### PROVIDED RECORDS
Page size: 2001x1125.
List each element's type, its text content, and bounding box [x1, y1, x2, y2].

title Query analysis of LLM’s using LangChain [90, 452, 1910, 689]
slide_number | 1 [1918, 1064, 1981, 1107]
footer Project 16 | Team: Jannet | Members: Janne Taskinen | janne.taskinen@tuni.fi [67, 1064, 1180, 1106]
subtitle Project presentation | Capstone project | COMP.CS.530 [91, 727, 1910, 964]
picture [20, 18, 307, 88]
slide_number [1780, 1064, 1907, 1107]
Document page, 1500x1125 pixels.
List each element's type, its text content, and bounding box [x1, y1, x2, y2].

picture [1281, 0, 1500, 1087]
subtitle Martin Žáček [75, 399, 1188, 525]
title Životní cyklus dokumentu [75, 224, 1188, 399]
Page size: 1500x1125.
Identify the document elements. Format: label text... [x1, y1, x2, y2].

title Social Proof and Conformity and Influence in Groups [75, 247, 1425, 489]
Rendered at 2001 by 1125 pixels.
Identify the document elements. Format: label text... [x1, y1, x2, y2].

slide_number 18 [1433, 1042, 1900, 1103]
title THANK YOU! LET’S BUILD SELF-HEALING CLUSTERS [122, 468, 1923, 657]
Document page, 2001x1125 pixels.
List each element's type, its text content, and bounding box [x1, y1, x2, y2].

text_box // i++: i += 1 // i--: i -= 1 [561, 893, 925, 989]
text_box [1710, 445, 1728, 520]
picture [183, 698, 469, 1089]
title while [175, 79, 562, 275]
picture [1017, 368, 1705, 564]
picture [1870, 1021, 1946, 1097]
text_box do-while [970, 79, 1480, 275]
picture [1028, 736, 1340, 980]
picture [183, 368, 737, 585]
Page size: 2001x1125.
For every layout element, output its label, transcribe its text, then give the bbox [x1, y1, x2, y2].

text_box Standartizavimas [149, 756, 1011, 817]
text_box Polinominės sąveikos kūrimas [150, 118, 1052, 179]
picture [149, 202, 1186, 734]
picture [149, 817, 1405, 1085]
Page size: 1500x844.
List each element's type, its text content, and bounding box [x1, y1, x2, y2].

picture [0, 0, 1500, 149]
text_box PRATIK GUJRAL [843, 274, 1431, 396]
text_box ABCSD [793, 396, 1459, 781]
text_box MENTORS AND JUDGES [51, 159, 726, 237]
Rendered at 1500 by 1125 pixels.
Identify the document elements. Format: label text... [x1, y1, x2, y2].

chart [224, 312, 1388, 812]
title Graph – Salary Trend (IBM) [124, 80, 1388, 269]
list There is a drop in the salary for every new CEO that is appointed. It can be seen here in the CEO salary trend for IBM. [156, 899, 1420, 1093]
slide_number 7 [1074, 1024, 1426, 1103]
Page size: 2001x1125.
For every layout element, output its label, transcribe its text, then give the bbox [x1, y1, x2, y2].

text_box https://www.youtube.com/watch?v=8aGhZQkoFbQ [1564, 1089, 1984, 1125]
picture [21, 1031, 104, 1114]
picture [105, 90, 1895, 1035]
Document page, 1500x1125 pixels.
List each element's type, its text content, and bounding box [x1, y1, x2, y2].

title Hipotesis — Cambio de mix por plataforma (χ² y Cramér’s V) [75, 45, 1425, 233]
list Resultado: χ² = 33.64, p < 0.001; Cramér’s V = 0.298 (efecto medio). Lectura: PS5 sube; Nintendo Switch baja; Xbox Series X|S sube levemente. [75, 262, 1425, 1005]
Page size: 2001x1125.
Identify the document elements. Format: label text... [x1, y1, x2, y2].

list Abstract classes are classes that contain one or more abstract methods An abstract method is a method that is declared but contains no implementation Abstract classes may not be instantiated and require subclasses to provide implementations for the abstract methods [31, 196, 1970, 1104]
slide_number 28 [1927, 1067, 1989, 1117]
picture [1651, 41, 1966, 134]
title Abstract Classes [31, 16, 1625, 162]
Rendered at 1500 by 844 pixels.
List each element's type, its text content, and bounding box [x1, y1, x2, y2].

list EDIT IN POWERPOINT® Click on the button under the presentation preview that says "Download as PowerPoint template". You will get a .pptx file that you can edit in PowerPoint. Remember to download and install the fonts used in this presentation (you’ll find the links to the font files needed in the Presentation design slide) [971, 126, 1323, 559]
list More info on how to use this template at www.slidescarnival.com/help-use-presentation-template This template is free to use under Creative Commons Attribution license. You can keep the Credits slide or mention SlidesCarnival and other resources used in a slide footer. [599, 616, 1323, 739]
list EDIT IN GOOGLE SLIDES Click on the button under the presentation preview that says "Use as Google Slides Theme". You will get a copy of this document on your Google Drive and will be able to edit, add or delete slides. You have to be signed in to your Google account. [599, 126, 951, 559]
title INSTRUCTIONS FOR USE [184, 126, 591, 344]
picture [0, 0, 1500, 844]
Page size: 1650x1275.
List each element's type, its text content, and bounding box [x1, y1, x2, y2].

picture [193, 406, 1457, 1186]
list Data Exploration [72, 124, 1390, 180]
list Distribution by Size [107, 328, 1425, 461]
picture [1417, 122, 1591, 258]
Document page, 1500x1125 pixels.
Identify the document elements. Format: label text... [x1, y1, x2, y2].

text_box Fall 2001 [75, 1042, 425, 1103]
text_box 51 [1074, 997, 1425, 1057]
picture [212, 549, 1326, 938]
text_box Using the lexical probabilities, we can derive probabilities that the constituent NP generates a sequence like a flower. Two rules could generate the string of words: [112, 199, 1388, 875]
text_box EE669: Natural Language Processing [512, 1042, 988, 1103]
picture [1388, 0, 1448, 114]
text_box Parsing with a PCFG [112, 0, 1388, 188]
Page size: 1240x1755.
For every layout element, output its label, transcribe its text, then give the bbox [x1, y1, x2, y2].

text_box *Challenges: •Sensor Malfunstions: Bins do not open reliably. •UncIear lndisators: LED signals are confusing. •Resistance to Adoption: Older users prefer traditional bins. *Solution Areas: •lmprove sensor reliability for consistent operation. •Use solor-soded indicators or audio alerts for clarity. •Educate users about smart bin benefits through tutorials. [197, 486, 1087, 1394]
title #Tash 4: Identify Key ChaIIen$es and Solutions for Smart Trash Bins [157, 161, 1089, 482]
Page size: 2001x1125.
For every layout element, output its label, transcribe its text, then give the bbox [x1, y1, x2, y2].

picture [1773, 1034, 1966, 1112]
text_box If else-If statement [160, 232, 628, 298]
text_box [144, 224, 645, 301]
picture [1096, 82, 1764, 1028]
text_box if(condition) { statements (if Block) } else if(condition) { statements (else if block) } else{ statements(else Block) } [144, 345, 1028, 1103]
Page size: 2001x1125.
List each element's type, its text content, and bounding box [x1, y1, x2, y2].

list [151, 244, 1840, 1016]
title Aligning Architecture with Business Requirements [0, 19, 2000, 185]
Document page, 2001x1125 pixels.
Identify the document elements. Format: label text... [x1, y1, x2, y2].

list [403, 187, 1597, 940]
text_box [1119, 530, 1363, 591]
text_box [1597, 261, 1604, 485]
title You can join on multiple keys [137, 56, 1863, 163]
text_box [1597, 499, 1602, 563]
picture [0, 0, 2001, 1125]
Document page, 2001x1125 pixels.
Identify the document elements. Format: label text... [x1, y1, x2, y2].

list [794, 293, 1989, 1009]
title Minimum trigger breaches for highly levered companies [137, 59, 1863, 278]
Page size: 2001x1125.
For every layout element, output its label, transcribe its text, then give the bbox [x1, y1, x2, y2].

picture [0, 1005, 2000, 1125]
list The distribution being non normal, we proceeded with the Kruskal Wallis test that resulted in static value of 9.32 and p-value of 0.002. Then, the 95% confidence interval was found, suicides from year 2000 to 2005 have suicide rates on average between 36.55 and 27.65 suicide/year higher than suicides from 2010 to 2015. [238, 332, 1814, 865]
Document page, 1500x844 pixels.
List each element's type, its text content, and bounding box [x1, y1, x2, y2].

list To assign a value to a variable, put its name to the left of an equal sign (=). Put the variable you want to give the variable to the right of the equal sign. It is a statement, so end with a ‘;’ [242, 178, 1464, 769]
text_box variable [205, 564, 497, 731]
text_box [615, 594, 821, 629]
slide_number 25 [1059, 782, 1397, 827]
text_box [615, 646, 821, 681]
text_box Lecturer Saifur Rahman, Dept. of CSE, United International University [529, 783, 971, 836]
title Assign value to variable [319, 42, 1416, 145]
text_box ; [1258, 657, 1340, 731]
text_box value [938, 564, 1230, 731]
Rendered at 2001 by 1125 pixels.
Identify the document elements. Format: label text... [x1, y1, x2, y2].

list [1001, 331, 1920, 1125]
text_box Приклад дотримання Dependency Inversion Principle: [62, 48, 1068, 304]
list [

### ASSIGNMENT
Search the data above for the string "Rendered" and return every line that has it.

### EXPECTED ANSWER
Rendered at 2001 by 1125 pixels.
Rendered at 1500 by 1125 pixels.
Rendered at 1500 by 844 pixels.
Rendered at 2001 by 1125 pixels.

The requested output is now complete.